The Lord your God is in your midst, a mighty one who will save; he will rejoice over you with gladness; he will quiet you by his love; he will exult over you with loud singing.
By David Wilkerson
Communion with God consists of two things: receiving the love of the Father and loving him in return. You might spend hours each day in prayer, telling the Lord how much you love him, but it isn’t communion unless you receive his love in return.
The psalmist encourages us to “enter into His gates with thanksgiving, and into His courts with praise” (Psalm 100:4). Why are we given such a bold invitation and what is the reason for such thanksgiving and praise? It’s because we are shown the kind of God we are to come to: “For the Lord is good; His mercy is everlasting, and His truth endures to all generations” (100:5).

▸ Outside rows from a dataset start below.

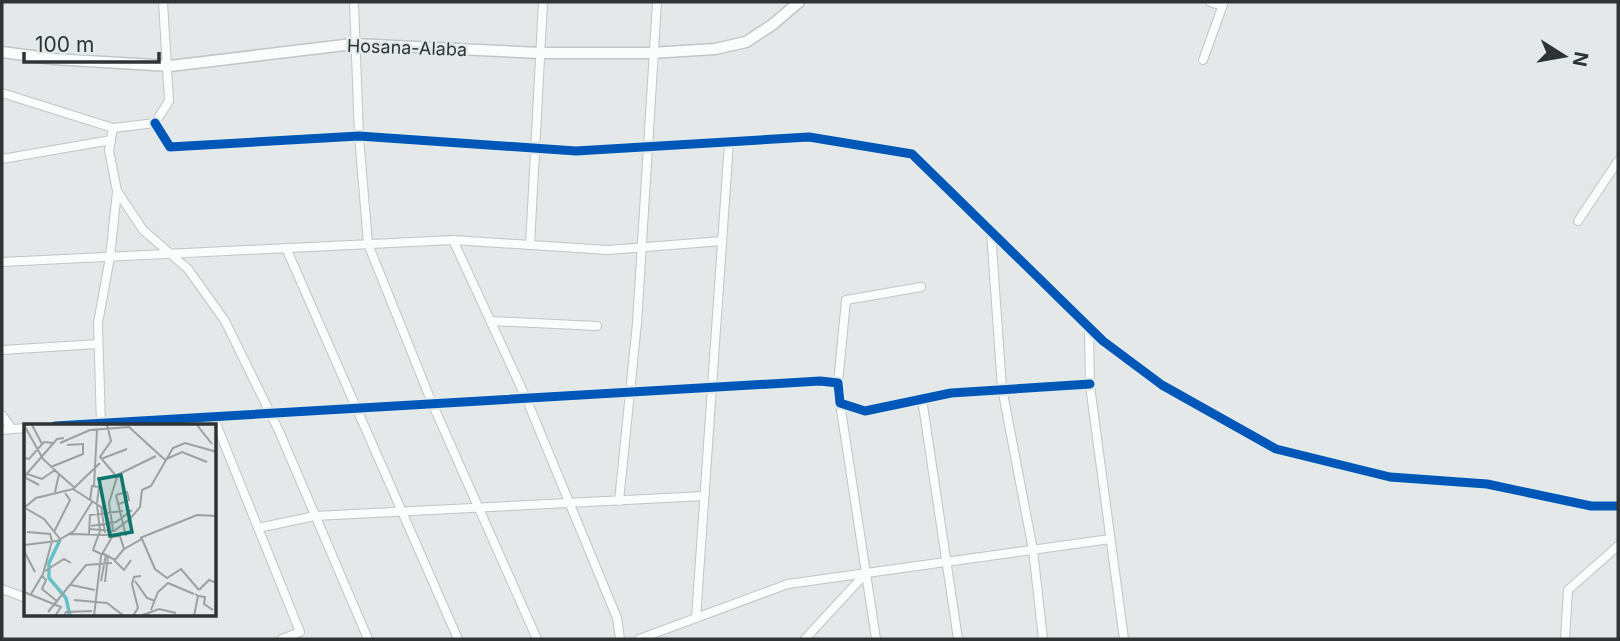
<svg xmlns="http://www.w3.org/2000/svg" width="1620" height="641" font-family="Inter,sans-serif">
<rect width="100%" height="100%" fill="#e4e8e8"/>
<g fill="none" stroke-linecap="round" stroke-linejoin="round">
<defs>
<g id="street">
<path d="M 163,2 L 169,101 L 155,123 L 113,128 L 109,150 L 117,191 L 143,230 L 188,269 L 225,321 L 279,431 L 368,639"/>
<path d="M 354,2 L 359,136 L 368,244 L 432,403 L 537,639"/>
<path d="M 1210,2 L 1222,6"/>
<path d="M 1203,60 L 1224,2"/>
<path d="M 2,93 L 113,128"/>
<path d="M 155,123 L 170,147 L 359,136 L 576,151 L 809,137 L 912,154 L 1103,341 L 1162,385 L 1276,449 L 1390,477 L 1487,484 L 1591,506 L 1618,506"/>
<path d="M 2,159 L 111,140"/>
<path d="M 1578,221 L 1618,161"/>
<path d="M 991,232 L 1002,388 L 1033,550 L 1043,639"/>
<path d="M 453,240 L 526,398 L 617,618 L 620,639"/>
<path d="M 530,245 L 543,2"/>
<path d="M 286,248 L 458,639"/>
<path d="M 2,262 L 453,240 L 608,250 L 722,241"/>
<path d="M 491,321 L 597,326"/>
<path d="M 1089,328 L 1090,386 L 1124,639"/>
<path d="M 2,350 L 98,344"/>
<path d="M 838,383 L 846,300 L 921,287"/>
<path d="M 922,399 L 958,639"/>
<path d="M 840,403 L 876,639"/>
<path d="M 2,415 L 12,429"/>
<path d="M 213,416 L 300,632 L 282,639"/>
<path d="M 55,426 L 820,381 L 838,383 L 840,403 L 865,411 L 951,393 L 1090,384"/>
<path d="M 101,426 L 98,323 L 110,257 L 117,191"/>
<path d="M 2,430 L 26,428"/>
<path d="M 619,501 L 637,323 L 657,2"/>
<path d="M 258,528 L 315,516 L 704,496"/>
<path d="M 2,589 L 26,598"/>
<path d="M 696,618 L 729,142"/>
<path d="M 639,639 L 788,584 L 1110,539"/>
<path d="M 805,639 L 866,573"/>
<path d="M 1565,639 L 1568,590 L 1618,546"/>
</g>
<path id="secondary" d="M 2,52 L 54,59 L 170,66 L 353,44 L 540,53 L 651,53 L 715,49 L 746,42 L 772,25 L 799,2"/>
</defs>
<use href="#street" stroke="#c2c5c5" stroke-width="10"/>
<use href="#secondary" stroke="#c2c5c5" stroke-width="13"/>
<use href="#street" stroke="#fbfcfc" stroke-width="8"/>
<use href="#secondary" stroke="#fbfcfc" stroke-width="10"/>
<defs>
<g id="cycleway">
<path d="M 155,123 L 170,147 L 359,136 L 576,151 L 809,137 L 912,154 L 1103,341 L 1162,385 L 1276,449 L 1390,477 L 1487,484 L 1591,506 L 1618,506"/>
<path d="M 55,426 L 820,381 L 838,383 L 840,403 L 865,411 L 951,393 L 1090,384"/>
</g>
</defs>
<use href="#cycleway" stroke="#e2eaea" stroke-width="13"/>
<use href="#cycleway" stroke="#0057b8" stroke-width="9"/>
</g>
<g text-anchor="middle" stroke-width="5" stroke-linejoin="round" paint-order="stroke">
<g font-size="18" fill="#2f3333" stroke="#e2eaea">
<text transform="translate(407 48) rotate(2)" y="6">Hosana-Alaba</text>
</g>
</g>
<g transform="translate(24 424)">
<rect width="192" height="192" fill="#e4e8e8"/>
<path fill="none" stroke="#66c1c6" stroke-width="3.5" d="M 36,116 L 25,139 L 25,154 L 42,174 L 46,192"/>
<path fill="none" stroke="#9ca0a0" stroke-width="2" d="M 0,1 L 19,35 L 35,50 L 31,68M 8,1 L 18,20M 83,1 L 87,17 L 76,33 L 93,53 L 85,79 L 89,106M 173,1 L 188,20M 36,19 L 66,6 L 105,3 L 140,35M 0,34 L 5,35 L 20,18 L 29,19M 77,35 L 103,25M 140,36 L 158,28 L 183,38M 27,43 L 59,30 L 59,20 L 43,21M 3,50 L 18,55 L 31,46M 35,50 L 51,64M 93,51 L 132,32M 15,61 L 0,53 L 33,15 L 40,14M 70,62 L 73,6M 49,65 L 76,39M 92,71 L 102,112M 92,71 L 103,68 L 105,76 L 95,80M 66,77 L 68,62 L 75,63 L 73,79M 73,81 L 76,107 L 69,126 L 77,130M 77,82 L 81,109M 0,84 L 12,74 L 49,65 L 82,86 L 88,113 L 77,132 L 70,192M 1,84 L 20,95 L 36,115M 67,102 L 92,98 L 108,86M 65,105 L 90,107 L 106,95 L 116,83 L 118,66 L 127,62 L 149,24 L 161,19 L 193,28M 3,108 L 26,110 L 28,117 L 19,150 L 7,170M 30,108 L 46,76 L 41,69M 44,110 L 85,111M 65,110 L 66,91 L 99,87M 88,113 L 96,112 L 100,125 L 118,115 L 131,145 L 143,154 L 157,145 L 175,166M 0,114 L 1,88M 116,114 L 173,91 L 193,92M 0,121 L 33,117 L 50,107 L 68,78M 0,127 L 11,148M 78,129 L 91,136 L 100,125M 90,136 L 100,146 L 107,136M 21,147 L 40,135 L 47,139M 18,152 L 22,156 L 18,165 L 34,178M 77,157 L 82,130M 111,157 L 123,174 L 131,177M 81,158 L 84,131M 47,161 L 71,166M 175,166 L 185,156 L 193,159M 0,168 L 37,183 L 31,192M 174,172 L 181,173 L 180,180 L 189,186M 50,176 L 83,179 L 100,192M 127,186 L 134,168 L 144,159 L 170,170M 24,188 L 62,141 L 88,139M 40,192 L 42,188 L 68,187M 109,192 L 114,184 L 108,160 L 110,153 L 117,152M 116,192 L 135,185 L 152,189M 170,192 L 174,172 L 171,170"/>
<path fill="#0f766e" fill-opacity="0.15" stroke="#0f766e" stroke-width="3.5" d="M 97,51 L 108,108 L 86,112 L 75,55 Z"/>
<rect width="192" height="192" fill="none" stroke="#2f3333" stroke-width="3.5"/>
</g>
<rect width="1620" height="641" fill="none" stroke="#2f3333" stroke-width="7"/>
<g transform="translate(1564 56) rotate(101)" stroke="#e2eaea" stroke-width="5" paint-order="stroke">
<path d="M0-5L12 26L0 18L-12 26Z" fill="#2f3333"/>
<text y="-10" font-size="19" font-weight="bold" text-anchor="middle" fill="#2f3333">N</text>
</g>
<path d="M24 52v10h135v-10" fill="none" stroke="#2f3333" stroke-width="3.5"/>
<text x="35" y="52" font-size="21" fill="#2f3333" stroke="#e2eaea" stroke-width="5" paint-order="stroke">100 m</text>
</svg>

God does not come to us as a hard, demanding father. Rather, he is kind and tenderhearted, filled with love and mercy toward us. His love is unconditional and he will never turn us down when we call upon him. He cares about everything concerning us but too few Christians have laid hold of this amazing love and grace. They live in fear and doubt, with little or no hope.
True love is manifested in two things: rest and rejoicing. The prophet Zephaniah writes: “The Lord your God in your midst, the Mighty One, will save; He will rejoice over you with gladness, He will quiet you with His love, He will rejoice over you with singing” (Zephaniah 3:17).

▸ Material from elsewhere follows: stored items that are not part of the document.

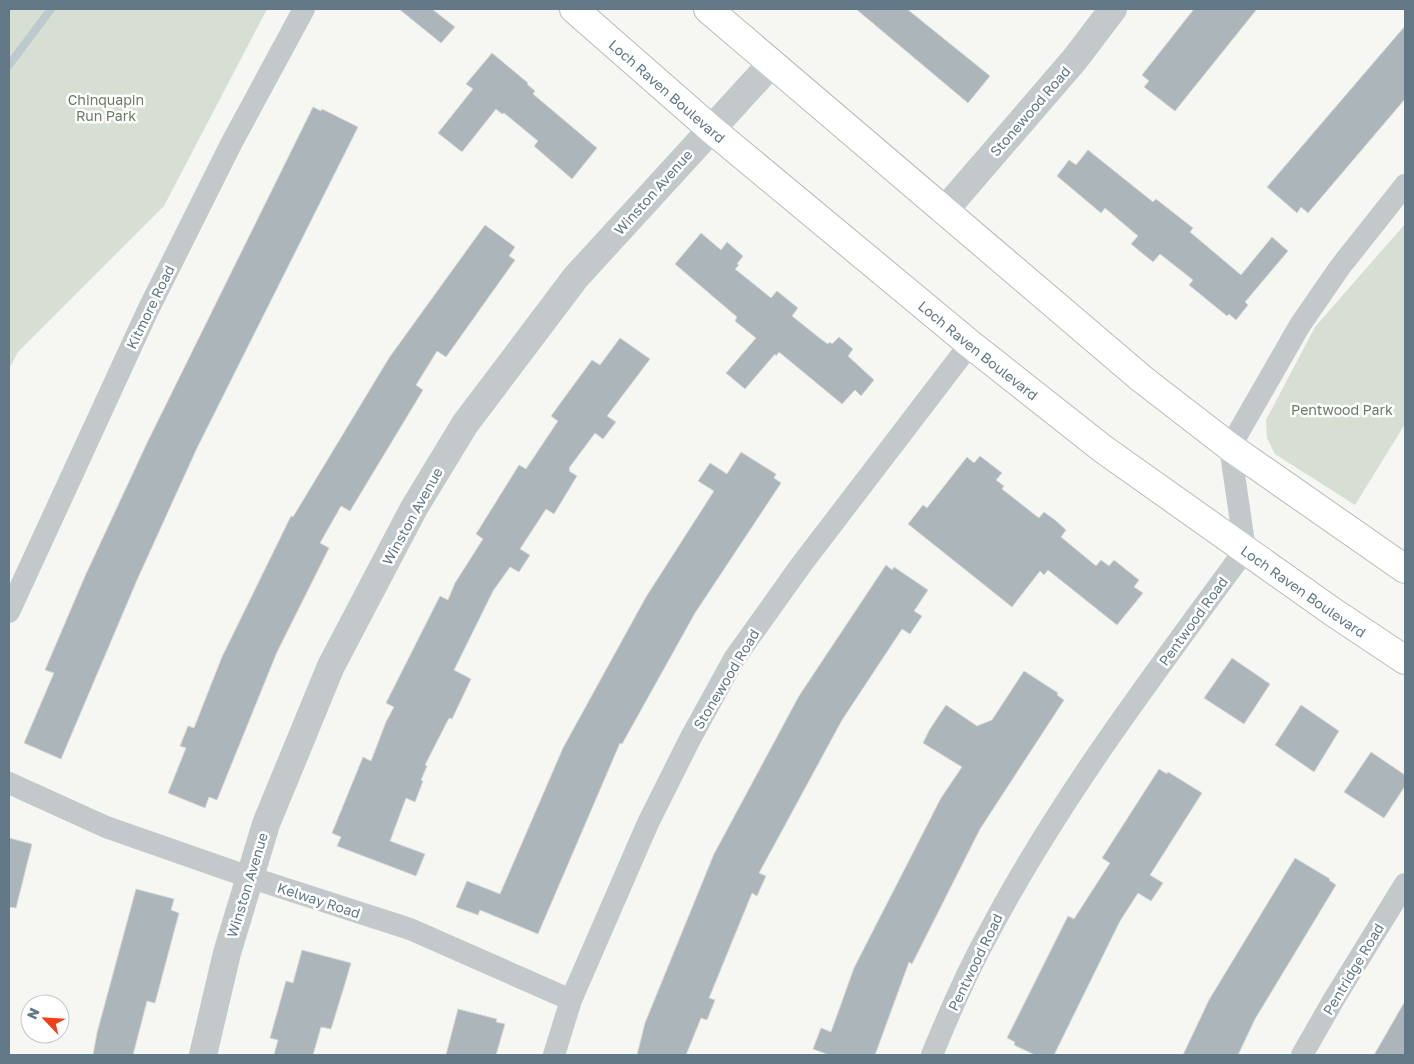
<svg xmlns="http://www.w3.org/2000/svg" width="1414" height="1064" viewBox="0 0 1414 1064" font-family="'Golos Text',sans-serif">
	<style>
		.green { fill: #d7ded3 }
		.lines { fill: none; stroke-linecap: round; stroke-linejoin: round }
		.stream { stroke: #bcc9cd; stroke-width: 8 }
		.building { fill: #abb5ba; stroke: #d7d7d5 }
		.primary-casing { stroke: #b6bbbe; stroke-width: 30 }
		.minor { stroke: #c3c8cb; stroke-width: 22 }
		.tertiary { stroke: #c3c8cb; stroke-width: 28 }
		.primary { stroke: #fff; stroke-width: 28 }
		.labels { text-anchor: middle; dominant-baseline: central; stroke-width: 5; stroke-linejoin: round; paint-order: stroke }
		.street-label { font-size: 14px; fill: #627886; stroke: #fff }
		.park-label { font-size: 14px; fill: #687c62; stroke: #fff }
	</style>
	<rect width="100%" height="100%" fill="#f6f6f2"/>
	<!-- green -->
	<path class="green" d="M9,9H267L164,206L18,352L9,369Z
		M1405,224V424L1355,505L1275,454L1267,438L1266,420L1315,327Z"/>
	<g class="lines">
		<!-- stream -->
		<path class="stream" d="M9,65L51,9"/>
	</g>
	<!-- building -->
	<path class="building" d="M399,9H432L455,27L441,43Z
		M856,9H907L990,76L968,103Z
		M1194,9H1257L1175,111L1144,87L1149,81L1142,75Z
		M1405,26V99L1308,213L1301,207L1297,213L1267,187Z
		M492,53L528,83L527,84L535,91L533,94L597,148L572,179L534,146L538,141L504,113L502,114L496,109L462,152L438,133L473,89L466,84Z
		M313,107L321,111L322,109L358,127L197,448L137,580L61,759L24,743L54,673L45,670L86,574L148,441Z
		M1088,150L1153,202L1156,199L1193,228L1190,232L1241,275L1272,237L1288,251L1245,302L1248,305L1236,320L1229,314L1227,316L1189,285L1193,280L1160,254L1153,262L1131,244L1138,236L1105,208L1101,213L1057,176L1069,160L1076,165Z
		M485,225L515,247L509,256L515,260L446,357L437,351L416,385L423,390L350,511L341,506L320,543L329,548L277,652L217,800L209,797L205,808L168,793L186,748L180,746L188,726L194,728L222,657L291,516L293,517L389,358Z
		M701,233L721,250L727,242L743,256L737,264L739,265L735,269L771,298L777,291L798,308L792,316L822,340L828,344L830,342L832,344L839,337L853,349L848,356L874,380L861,396L855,390L842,404L779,352L776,356L775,354L745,389L726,373L756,338L735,321L737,317L675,264Z
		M620,338L650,359L607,416L616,422L603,439L595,433L569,468L570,469L569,471L577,476L554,514L546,509L520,549L530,555L519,572L510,567L493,591L454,670L471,679L452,719L449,718L425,765L427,766L421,780L423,781L415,802L406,798L390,841L425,854L416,876L337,846L341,837L332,833L363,757L371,761L386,722L394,707L386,703L440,596L448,600L455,583L483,539L476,534L519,465L526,469L558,421L551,416L592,360L600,365Z
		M741,452L776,474L774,478L781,483L695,613L622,744L620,743L538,934L480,910L478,915L456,907L467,881L500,894L563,748L646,597L714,491L698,481L710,463L727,474Z
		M980,456L1002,473L996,480L1004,486L1002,489L1039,518L1044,512L1055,520L1066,530L1061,537L1096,566L1101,560L1109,566L1114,560L1139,580L1134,587L1143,593L1117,625L1048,570L1044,575L1040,571L1012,607L908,524L923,505L927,508L967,457L974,463Z
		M886,565L892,570L894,567L928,590L914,611L922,616L910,634L902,629L842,720L759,873L766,876L757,896L752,893L709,998L715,1000L707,1020L701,1018L686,1055H637L645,1023L714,854L799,696Z
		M1232,658L1270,684L1244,724L1204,698Z
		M1024,671L1058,693L1057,695L1064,700L980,829L912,964L909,962L875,1055H829L813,1049L821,1028L831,1032L854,968L941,798L962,767L923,743L930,729L946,705L977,726L992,720Z
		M1301,705L1339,731L1314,772L1275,745Z
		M1371,752L1405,775V786L1384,818L1344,792Z
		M1159,769L1167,774L1168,772L1202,793L1150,875L1163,883L1151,901L1138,893L1120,921L1054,1055H1035L1014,1045L1015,1042L1007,1038L1068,916L1074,919L1110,863L1102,858Z
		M9,838L32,844L16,908L9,907Z
		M1295,858L1330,879L1329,880L1336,885L1255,1019L1238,1055H1183L1209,1000Z
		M136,889L174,899L171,910L179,913L155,1003L147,1001L133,1055H93L97,1033Z
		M302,950L351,963L344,987L331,1029L321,1027L313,1055H274L278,1040L270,1038L286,981L293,983Z
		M1405,1001V1055H1374L1385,1036Z
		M458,1009L497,1019L496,1022L505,1024L496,1055H446Z"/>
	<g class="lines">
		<defs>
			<g id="primary">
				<path id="s1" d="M574,9L711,129L970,344L1103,449L1333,612L1405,660"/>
				<path d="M708,9L1142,379L1230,447L1405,569"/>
			</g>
		</defs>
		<!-- primary casing -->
		<use href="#primary" class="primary-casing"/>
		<!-- minor -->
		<path class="minor" d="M9,612L148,310L231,144L304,9
			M9,783L106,827L249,877L410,929L571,1000
			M554,1055L571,1000L648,823L690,739L734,659L801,565L970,344
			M932,1055C949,1013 967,972 989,932C1061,796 1155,673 1245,550L1230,447L1300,325L1340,267L1405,185
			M1302,1055L1334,999L1405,884"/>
		<!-- tertiary -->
		<path class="tertiary" d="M944,211L1075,59L1113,9
			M203,1055L227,953L266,824L331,666L414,508L465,424L576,277L772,63"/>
		<!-- primary -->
		<use href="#primary" class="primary"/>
	</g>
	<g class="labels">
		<!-- street labels -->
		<g class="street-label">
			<text stroke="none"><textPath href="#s1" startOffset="124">Loch Raven Boulevard</textPath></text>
			<text transform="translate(1030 111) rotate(-49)">Stonewood Road</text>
			<text transform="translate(653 192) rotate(-48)">Winston Avenue</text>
			<text transform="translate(150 307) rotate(-64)">Kitmore Road</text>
			<text stroke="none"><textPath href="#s1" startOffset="529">Loch Raven Boulevard</textPath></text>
			<text transform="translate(412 516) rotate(-61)">Winston Avenue</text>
			<text stroke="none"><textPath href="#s1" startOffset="934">Loch Raven Boulevard</textPath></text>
			<text transform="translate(1193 621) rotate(-54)">Pentwood Road</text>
			<text transform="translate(726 679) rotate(-59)">Stonewood Road</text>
			<text transform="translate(247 885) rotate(-73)">Winston Avenue</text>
			<text transform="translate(319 900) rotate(18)">Kelway Road</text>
			<text transform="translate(975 962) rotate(-64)">Pentwood Road</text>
			<text transform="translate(1353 969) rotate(-59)">Pentridge Road</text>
		</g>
		<!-- park labels -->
		<g class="park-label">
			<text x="106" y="99">Chinquapin<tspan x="106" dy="16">Run Park</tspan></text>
			<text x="1342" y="409">Pentwood Park</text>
		</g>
	</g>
	<!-- border -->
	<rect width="1414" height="1064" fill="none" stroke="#627886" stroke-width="20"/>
	<!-- north arrow -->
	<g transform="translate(45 1019) rotate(295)"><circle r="24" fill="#ffffff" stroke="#c0c9cf"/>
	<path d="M0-4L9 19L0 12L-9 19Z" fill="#f13f17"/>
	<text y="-8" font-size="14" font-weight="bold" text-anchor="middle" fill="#627886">N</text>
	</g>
</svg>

God rests in his love for his people. In Hebrew, the phrase “He will quiet you with His love” reads, “He shall be silent because of his love.” God is saying, in essence, “I’ve found my true love and I don’t have to look elsewhere.”
God gets great pleasure from his people. Zephaniah testifies that God’s love for you is so great that it puts a song on his lips! To “rejoice” means to have joy and delight; it’s an outward expression of internal gladness. It’s also the highest expression of love.
God foresaw all your sins and failures, yet he still loved you with tender love. If God loved you enough to give his own Son to die for you when you were still deep in sin, would he remove his love when you stumble or fail? Absolutely not! His love is glorious and steadfast — unchanging and eternal.